Francis also ruled out several other theories, such as:  

  • That the decline in office BP was three times the size of the decline in ambulatory BP, because the white-coat effect was treated effectively by renal denervation. “This sounds good, except it would require that the white-coat effect be 20 mm Hg and completely terminated by denervation. It would be the first case of a complex biological phenomenon to be totally mediated by a single pair of nerves in the body,” he said.
  • That the trial was underpowered because antihypertensive drug trials are typically much larger. This is not an adequate explanation because SYMPLICITY HTN-3 was “much larger than several other positive studies that were unblinded,” Francis said. “It also published its power calculation in advance, unlike the positive studies that were unblinded.”
  • That U.S. operators of SYMPLICITY HTN-3 did not perform the procedure as well as did non-U.S. operators in  previous studies. “The problem is there is no evidence that American interventionalists are particularly worse, and none of the previous unblinded studies reported the need for extensive training or an elaborate learning curve that produces that 10-fold difference in effect size,” he noted.
  • That patients in the sham arm of SYMPLICITY HTN-3 may have increased their medications. Because SYMPLICITY HTN-3 was a blinded study, Francis asserted, this should have happened in both arms.
  • That final measurements were taken too early rather than being repeated in long-term follow-up. “This is an inadequate explanation because, in the unblinded studies, it worked at such a time point,” he commented. “Moreover,... when SYMPLICITY HTN-3 finished its primary endpoint, it became unblinded.
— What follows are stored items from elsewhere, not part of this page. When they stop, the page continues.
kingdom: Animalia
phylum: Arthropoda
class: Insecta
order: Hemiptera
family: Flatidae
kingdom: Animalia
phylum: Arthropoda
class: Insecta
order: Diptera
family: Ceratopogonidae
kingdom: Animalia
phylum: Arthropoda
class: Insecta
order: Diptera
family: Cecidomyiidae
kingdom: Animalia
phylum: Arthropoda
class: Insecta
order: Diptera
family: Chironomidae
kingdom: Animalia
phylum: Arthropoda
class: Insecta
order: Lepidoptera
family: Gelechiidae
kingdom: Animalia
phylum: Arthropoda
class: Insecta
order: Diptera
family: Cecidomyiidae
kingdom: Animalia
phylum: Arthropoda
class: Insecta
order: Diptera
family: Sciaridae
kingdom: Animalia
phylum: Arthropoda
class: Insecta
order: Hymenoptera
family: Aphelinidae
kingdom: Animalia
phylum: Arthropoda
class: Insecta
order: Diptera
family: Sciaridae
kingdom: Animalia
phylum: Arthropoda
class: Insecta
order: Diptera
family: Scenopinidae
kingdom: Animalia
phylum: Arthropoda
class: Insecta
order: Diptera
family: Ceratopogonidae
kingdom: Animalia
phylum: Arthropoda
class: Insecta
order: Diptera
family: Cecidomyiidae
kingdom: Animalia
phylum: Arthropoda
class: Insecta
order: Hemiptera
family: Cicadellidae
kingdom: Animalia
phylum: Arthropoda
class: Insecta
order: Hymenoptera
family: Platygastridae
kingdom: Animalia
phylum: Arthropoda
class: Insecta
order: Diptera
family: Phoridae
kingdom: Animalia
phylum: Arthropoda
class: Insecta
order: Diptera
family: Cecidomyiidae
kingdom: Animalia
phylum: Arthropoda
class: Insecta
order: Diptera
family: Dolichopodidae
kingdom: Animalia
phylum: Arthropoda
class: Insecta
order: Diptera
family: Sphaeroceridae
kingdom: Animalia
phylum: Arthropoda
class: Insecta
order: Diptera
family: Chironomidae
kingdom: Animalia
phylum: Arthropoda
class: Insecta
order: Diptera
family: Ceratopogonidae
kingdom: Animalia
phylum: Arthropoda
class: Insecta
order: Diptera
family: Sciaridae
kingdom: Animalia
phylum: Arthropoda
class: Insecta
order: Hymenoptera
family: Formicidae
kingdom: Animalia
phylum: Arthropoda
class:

If a therapy works only when it is unblinded, what does that tell you?”
  • That prescribing additional drugs to patients already receiving more than five antihypertensive therapies does not appear to substantially reduce BP and, therefore, renal denervation might follow a similar pattern. Unblinded studies show an approximate 30-mm Hg reduction in these patients, Francis said. 

‘Unresolved issues’

In a separate presentation, Felix Mahfoud, MD, of Saarland University Hospital, Homburg, Germany, discussed additional gray areas.There is a need to “optimize technique and technology,” he said. “We’re not talking about a drug that can be administered easily to every patient. We’re talking about a procedure, and there are physicians who are potentially carrying out these procedures in different manners.”Efforts also must be made to continue reconciling current evidence and to identify appropriate patients for device-based therapies, Mahfoud said.

“We have to ask ourselves whether all these patients who suffer from hypertension, with different phenotypes, respond to renal denervation in the same manner,” he said. “There are some very interesting studies ongoing, some of which will be released very soon, that hopefully will address some of these unresolved issues.”

Disclosures:

  • Francis received grant/research support from Medtronic and consultant/honoraria fees from CVRx, Medtronic, ReCor Medical and Vascular Dynamics.
  • Mahfoud received research grants from Deutsche Hochdruckliga, Deutsche Gesellschaft für Kardiologie, Medtronic, Saarländisches Ministerium für Wissenschaft und Forschung and St. Jude Medical, and consultant/lecture fees from Medtronic and St. Jude Medical.